CELTIC may well have dropped down a level when they went from the Champions League group stages to the knockout rounds of the Europa League after finishing third in their section back in December.

The challenge they now face progressing in the inferior of Europe’s two club competitions, however, is no less daunting or demanding.

Zenit St Petersburg, who they will take on in the first leg of their last 32 double header at Parkhead this evening, might not, for the time being at least, operate in the same stratosphere as the likes of Barcelona, Bayern Munich, Paris Saint-Germain and Manchester City.

The lavishly-assembled Russian side, however, harbour ambitions of competing alongside the continent’s elite, like many still involved in this tournament, and will not be easily overcome by the Scottish champions.

Brendan Rodgers had no hesitation declaring Zenit, who have had billions of roubles pumped into them by Gazprom since the multinational energy provider bought a controlling stake in the St Petersburg club back in 2005, favourites to go through as he looked ahead to the game yesterday.

“I never say that lightly,” he said. “I always think we are Celtic. I’m in my dream job, but I’m also a realist. When you look at their investment and the level of player they have they will expect to go through.”

Rodgers is certainly not ruling out Celtic’s chances of recording what would, discounting qualifying games, be their first home win in either the Europa League or Champions League in 11 outings, since a 2-1 over Astra Giugiu back in 2014, tonight.

Yet, he was at pains to point out that it is becoming increasingly unrealistic to expect the Glasgow club to compete with clubs from larger and richer leagues in Europe due to the ever-widening gulf in finances.

“It’s very difficult,” he said. “You see the level of opponent in there. It tells you the difficulty. What we have to do year on year is try and somehow bridge the gap, but it will always be difficult for us.

“We will see if we can get a result. But I think you get to the last 32 and they are always going to be tough games. There are teams that are winning their group stages and qualification for the Europa League. There are teams coming out of Champions League and they are always going to be tough games.”

The presence of Aleksandr Kokorin, the Russia striker cum winger, Leanardo Paredes, the Argentinian central midfielder who cost a cool €27 million in the summer, and Branislav Ivanovic, the former Chelsea player who looks set to recover from an eye injury and feature, in the Zenit side tonight underlines the magnitude of the task awaiting Celtic.

“Kokorin looks a talent,” said Rodgers. “Playing off the left side, he is a finisher. Paredes, the playmaker, is a very good footballer who sits at the bottom of their midfield and makes the passes. They have some very good players.

“They are a very good team.

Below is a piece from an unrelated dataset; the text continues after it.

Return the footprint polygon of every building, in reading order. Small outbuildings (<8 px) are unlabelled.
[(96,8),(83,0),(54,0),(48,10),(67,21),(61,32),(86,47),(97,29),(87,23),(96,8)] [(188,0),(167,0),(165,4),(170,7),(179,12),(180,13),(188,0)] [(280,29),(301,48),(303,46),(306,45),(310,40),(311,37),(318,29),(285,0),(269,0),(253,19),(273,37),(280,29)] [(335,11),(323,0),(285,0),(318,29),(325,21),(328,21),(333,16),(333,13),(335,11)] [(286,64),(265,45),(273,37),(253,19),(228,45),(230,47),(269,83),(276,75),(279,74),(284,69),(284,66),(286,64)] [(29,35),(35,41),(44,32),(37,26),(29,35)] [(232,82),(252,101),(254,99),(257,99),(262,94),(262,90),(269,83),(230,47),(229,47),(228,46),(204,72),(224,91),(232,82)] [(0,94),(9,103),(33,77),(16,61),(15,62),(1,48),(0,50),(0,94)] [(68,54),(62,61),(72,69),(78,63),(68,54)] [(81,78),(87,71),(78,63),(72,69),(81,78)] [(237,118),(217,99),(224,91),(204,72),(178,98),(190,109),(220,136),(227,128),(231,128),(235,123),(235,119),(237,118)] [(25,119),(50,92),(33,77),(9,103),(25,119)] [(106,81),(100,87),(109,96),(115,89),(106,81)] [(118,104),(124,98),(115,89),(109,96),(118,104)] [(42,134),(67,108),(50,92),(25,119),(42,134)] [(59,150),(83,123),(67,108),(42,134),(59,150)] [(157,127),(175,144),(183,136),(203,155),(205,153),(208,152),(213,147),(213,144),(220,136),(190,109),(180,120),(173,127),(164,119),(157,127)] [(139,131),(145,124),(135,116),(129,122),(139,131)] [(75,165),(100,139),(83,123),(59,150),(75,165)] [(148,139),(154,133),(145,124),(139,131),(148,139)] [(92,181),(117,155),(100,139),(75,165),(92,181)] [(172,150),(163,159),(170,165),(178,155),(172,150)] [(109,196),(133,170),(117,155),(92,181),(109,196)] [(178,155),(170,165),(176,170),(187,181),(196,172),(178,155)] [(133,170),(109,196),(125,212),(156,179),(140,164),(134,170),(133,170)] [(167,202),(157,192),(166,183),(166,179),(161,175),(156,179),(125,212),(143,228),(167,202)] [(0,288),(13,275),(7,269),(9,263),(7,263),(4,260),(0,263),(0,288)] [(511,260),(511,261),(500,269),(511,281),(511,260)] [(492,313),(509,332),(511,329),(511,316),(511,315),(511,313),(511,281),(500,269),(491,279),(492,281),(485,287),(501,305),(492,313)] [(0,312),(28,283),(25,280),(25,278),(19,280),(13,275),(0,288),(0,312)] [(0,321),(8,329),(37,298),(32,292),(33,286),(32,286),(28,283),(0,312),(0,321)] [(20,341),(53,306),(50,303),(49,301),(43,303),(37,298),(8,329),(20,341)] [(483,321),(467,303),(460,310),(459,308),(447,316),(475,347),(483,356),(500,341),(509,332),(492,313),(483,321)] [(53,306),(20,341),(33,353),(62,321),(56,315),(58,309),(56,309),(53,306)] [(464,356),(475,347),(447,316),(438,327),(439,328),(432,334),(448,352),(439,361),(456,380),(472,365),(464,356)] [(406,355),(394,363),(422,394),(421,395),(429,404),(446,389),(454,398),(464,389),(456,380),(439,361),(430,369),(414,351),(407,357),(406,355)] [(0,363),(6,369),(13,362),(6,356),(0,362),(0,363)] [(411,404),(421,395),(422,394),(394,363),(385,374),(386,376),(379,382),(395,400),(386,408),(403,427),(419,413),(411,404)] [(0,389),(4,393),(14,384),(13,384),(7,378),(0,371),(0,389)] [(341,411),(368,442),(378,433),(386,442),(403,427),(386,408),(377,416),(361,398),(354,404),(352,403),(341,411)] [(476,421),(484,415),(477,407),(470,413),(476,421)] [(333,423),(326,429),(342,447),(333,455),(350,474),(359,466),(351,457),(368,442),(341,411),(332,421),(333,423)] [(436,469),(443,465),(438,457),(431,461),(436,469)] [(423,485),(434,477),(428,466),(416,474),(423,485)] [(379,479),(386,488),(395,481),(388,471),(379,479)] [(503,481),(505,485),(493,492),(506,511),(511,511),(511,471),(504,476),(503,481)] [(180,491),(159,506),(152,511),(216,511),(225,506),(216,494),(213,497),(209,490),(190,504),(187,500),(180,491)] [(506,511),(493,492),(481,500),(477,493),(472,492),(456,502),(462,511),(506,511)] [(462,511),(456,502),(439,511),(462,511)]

If you look at how they play, they are what you would consider to be a top European team with speed, power, technique and ability. They obviously have all of that.”

Could the fact that Roberto Mancini’s side haven’t played a competitive fixture in over two months due to the extended winter shutdown in Russia mean they aren’t at their best and help Celtic record a sweet triumph?

“It depends,” said Rodgers. “It just depends what way you view it. You could look at it and say it makes them fresher. The break could maybe freshen them and revitalise them and then they go again.

“We played against them when I was at Liverpool and went out on away goals (in the Europa League last 32 in 2013). It was a similar time. We played them around about February time. We lost the away leg and won the home leg 3-1. They were pretty fit then.”

Celtic haven’t, despite their fine 3-0 win over Anderlecht away in the Champions League group stages back in September, scaled the same heights they achieved last season and go into the Zenit game on the back of a defeat to Kilmarnock and a narrow win over Partick Thistle where their frailties at the back were once again exposed.

Yet, with the majority of the 60,000-capacity crowd firmly behind them Rodgers is hoping they can avoid the costly defensive errors which have become a feature of their play in recent months and produce the kind of rousing performance they did against City last season and Bayern this term.

“It’s what we wanted to do, qualify for the next stage of Europe,” he said. “It is an exciting challenge. It’s just about having the confidence and belief to play at this level. As long as we show that belief and confidence I can’t ask for any more.

“The atmosphere and everything around these games inspires the players and we have seen that in a number of games. That is something that is incredible for us. That energy gives us a real chance and a real hope.”